The National Education Association, the largest U.S. teachers union, has already jumped into the 2016 presidential race, even though only one major candidate has announced a campaign.
NEA president Lily Eskelsen García told reporters on a conference call Wednesday that the union and its 3 million members are considering candidate endorsements earlier than ever. The goal, García said, is making education a top issue in the election.
"It is not too early to be thinking about who the next president of the United States is going to be, even though it's one and a half years away," said García. "We know that educators have to step up and have our voices heard in this 2016 presidential election."
In the past, García said, the NEA would send politicians questionnaires about their views on education after candidacies had been announced. This time, the union has already sent questionnaires to all viable candidates in both political parties, said Carrie Pugh, NEA political director. The union wants to determine potential candidates' stances on issues that include the role of standardized tests, ballooning costs for university education and the rising number of students who come from low-income families.
The NEA also has begun hiring organizers in states with early voting, including Iowa and New Hampshire, and is putting up billboards in Des Moines and Manchester.
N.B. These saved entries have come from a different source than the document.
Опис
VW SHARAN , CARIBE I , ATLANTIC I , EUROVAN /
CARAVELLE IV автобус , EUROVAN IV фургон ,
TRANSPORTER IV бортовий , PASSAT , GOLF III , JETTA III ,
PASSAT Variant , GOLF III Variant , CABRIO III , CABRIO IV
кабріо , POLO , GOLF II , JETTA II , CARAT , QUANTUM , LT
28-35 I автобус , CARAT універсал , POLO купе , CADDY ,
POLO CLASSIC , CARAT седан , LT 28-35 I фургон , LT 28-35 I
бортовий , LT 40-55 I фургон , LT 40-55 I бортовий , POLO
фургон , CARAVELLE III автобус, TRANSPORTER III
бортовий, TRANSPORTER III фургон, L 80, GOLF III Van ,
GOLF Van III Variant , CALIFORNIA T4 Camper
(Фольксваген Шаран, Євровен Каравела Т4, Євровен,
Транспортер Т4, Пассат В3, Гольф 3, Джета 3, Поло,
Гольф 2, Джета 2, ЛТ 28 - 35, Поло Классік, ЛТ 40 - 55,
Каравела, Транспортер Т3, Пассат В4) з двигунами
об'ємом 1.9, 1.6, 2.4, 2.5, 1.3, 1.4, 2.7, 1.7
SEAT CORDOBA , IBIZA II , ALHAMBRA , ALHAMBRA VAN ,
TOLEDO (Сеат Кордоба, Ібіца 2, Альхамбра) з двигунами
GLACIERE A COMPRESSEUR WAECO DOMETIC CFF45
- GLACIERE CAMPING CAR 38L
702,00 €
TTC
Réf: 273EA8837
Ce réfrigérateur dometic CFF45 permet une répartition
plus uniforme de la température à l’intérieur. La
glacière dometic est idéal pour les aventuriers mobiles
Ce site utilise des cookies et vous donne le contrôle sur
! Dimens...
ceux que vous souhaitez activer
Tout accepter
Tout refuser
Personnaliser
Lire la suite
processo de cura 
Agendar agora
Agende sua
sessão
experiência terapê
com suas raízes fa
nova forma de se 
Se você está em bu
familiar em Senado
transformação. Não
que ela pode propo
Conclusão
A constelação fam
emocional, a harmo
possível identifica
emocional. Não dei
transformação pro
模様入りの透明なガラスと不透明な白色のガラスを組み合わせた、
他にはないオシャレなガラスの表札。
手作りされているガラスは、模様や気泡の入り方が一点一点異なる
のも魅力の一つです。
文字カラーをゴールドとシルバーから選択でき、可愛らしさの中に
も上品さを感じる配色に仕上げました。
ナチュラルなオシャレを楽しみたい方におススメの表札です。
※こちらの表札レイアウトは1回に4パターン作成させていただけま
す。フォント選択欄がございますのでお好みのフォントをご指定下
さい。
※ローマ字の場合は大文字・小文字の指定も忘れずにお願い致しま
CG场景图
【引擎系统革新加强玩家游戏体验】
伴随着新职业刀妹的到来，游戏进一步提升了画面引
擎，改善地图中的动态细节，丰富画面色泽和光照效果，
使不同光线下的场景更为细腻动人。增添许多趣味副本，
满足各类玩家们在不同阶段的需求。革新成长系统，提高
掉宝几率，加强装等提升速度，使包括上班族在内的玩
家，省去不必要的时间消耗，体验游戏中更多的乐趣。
"You can read a poll, and a poll will tell you teachers are trusted and Americans want strong public schools," said García. "A lot of people running for high office are not professional educators. We want them to know what we know are the right answers."
NEA leaders wouldn't say how much the union plans to spend on the election. During the 2014 midterm elections, the NEA and smaller American Federation of Teachers spent unprecedented sums.
The AFT also has begun engaging members on who to endorse in the 2016 campaign, a spokesperson told The Huffington Post, though it's no earlier than in past presidential races.